= Ian Knox =

Ian Knox (born 4 May 1943, Belfast, Northern Ireland) is a political cartoonist for the Irish News, and also drew cartoons for the BBC Northern Ireland political show Hearts and Minds.

Knox trained as an architect at Edinburgh College of Art (1963–67) and Heriot-Watt University (1967–68), and worked as an architect before establishing himself as a cartoonist. He worked in animation from 1970 to 1975 for Halas & Batchelor in London, Potterton Productions in Montreal, and Kotopoulis Productions in Toronto. He then joined Red Weekly and Socialist Challenge as a political cartoonist, as well as contributing to various children's comics for IPC from 1975 to 1988.

He signed much of his political work "Blotski", and he and Republican News cartoonist Cormac worked together as "Kormski", drawing the anti-clerical strip "Dog Collars" for Fortnight Magazine.
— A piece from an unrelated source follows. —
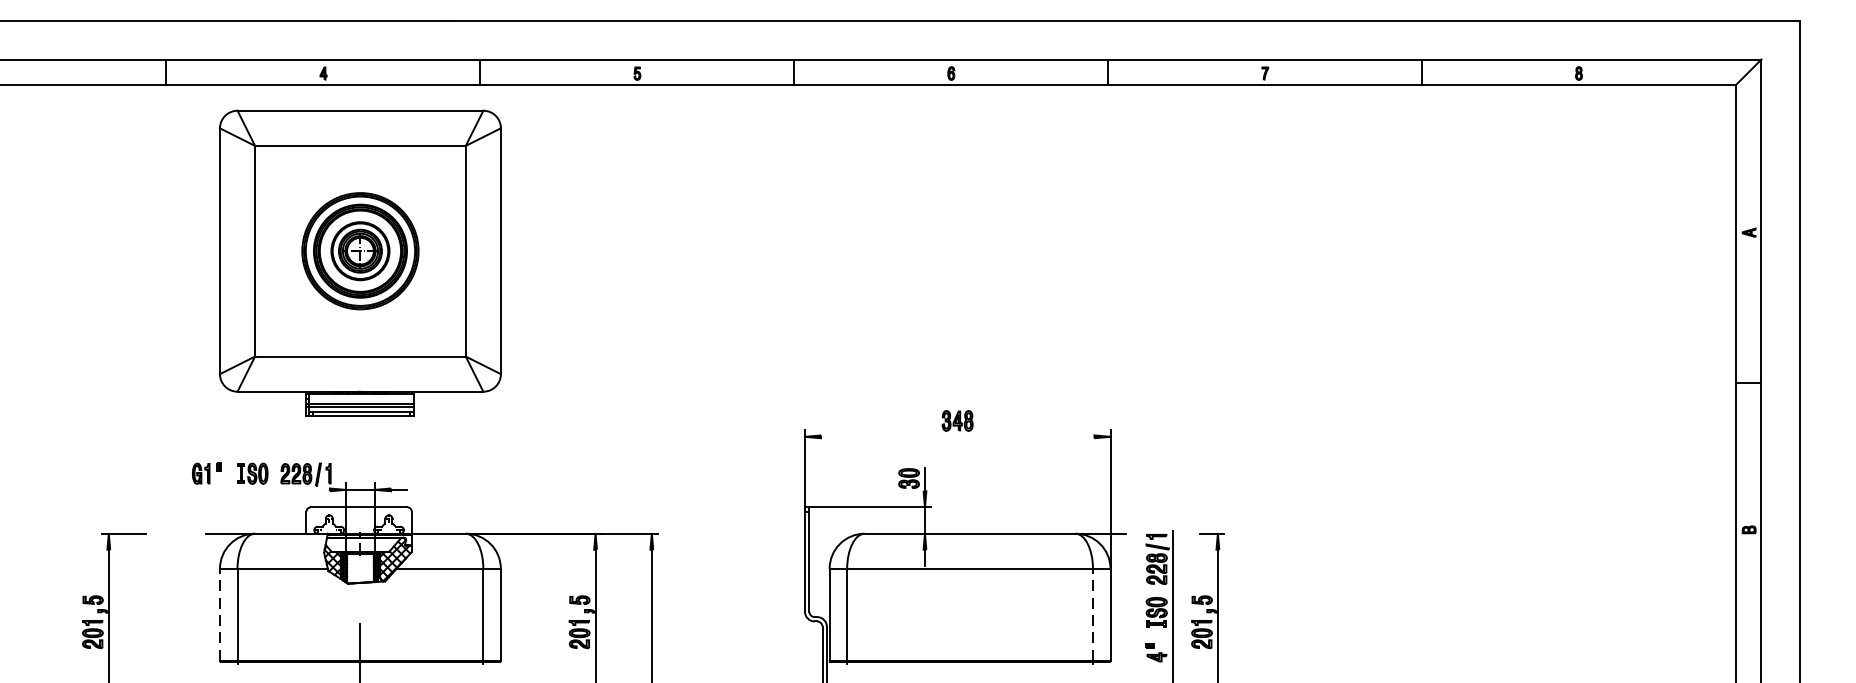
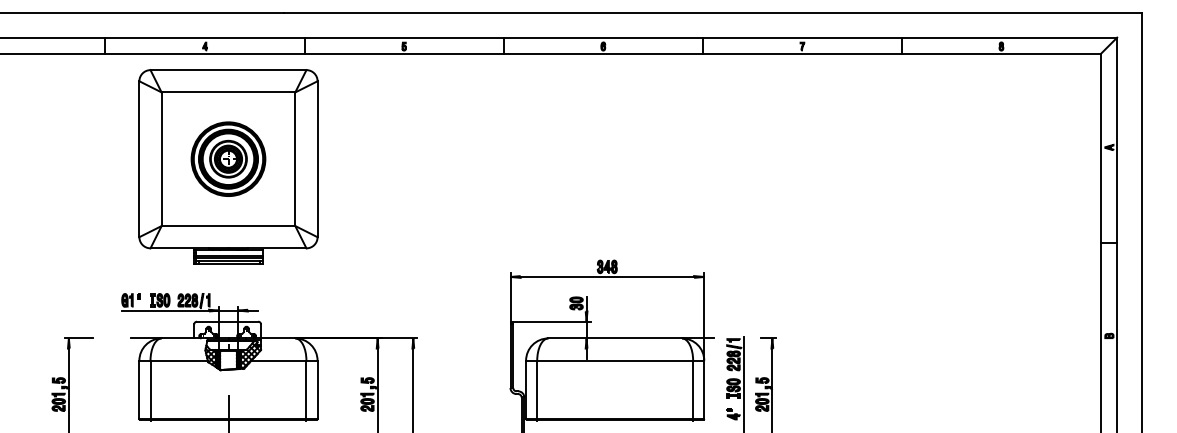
line: (957, 436) -> (607, 276), added
line: (261, 489) -> (165, 310), added
line: (220, 614) -> (139, 389), dashed -> solid
line: (1093, 614) -> (693, 389), dashed -> solid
Since 1989 he has been the editorial cartoonist for The Irish News, a nationalist newspaper based in Belfast. Since 1996 he has contributed the "As I See It" feature to Hearts and Minds on BBC2 Northern Ireland. From 1997 to 1998 he was political cartoonist for Ireland on Sunday.

Knox has cited Ronald Searle, Low, John Glashan, Vicky, Steve Bell, Pat Oliphant and Charles Addams among those who have influenced him.